Clippers 4/16: Byung-Doh Oh on the bigger-is-worse effects of model size and training data of large language model surprisal on human reading times

The bigger-is-worse effects of model size and training data of large language model surprisal on human reading times

(Saarland University colloquium practice talk)

Surprisal estimates from Transformer-based large language models (LLMs) are often used to model expectation-based effects in human sentence processing, which are facilitations in processing driven by the predictability of each upcoming word. This talk presents a series of analyses showing that surprisal estimates from LLM variants that are bigger and are trained on more data are worse predictors of processing difficulty that manifests in human reading times. First, regression analyses show a strong inverse correlation between model size and fit to reading times across three LLM families on two separate datasets. An error analysis reveals a systematic deviation for the larger variants, such as underpredicting reading times of named entities and making compensatory overpredictions for reading times of function words. Subsequently, LLM variants that vary in the amount of training data show that their surprisal estimates generally provide the best fit after seeing about two billion training tokens and begin to diverge with more training data. The adverse influence of model size also begins to emerge at this point and becomes stronger as training continues. Finally, based on recent findings on the scaling behavior of LLMs, word frequency is presented as a unified explanation for these two effects. The theoretical implications of these results will be discussed.

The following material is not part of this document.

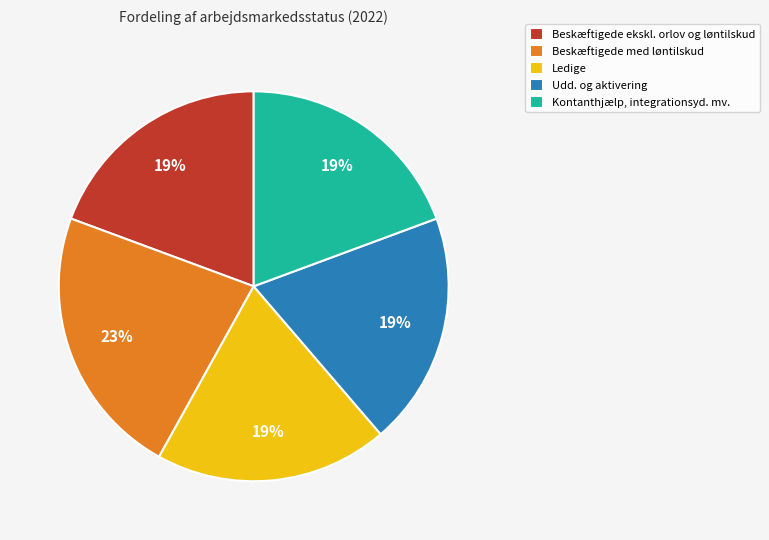

What is the largest slice in the pie chart?

Beskæftigede med løntilskud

Clippers 4/9: Christian Clark, Midwest Speech and Language Days practice talk

Grammar induction, the task of learning a set of syntactic rules from minimally annotated training data, can provide evidence about the mechanisms underlying children’s language acquisition. Recent work has achieved advances in the induction of probabilistic context-free grammars (PCFGs). However, less attention has been paid to inducing categorial grammars, despite their appealing properties such as a transparent syntax–semantics interface. Motivated by this, we introduce a new model for inducing a basic categorial grammar. The model attains comparable accuracy to state-of-the-art PCFG systems and learns from raw data without part-of-speech information, in contrast to earlier categorial grammar induction systems.

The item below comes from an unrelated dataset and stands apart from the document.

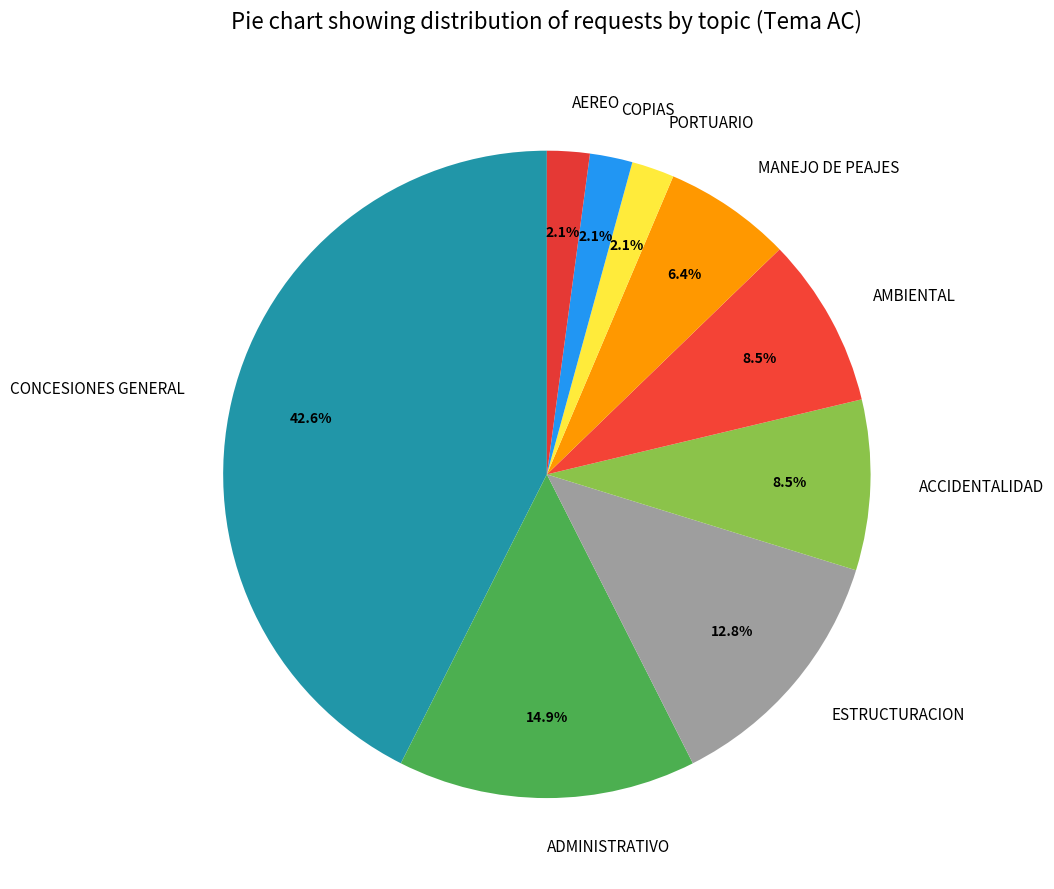

Which has a higher value, ESTRUCTURACION or ADMINISTRATIVO?

ADMINISTRATIVO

Clippers 4/2: Sara Court on Leveraging LLMs for Low-Resource Translation

This work investigates the in-context learning abilities of LLM foundation models when instructed to translate text from a low resource language into a high resource language as part of an automated machine translation pipeline. As case studies, I conduct a set of experiments using two language pairs, Inuktitut-English and Quechua-Spanish, and examine the informativity of various types of lexical and grammatical information retrieved from a constrained database of pedagogical materials (dictionaries and grammar lessons) as well as sentence-length examples retrieved from parallel corpora designed for traditional NLP tasks. Ablation studies that manipulate (1) context type (morpheme definitions, grammar lessons, and corpus examples), (2) retrieval methods (automated vs. manual), and (3) model type (GPT-4, GPT 3.5 turbo, Llama2, and Gemini) suggest that even relatively small (7B) LLMs are capable of utilizing prompt context for zero-shot translation when provided a minimally sufficient amount of relevant linguistic information. However, the variable effects of database construction, retrieval method, model type, and linguistic structure highlight the limitations of even the best LLMs as standalone translation systems for the majority of the world’s 7,000+ languages and their speakers.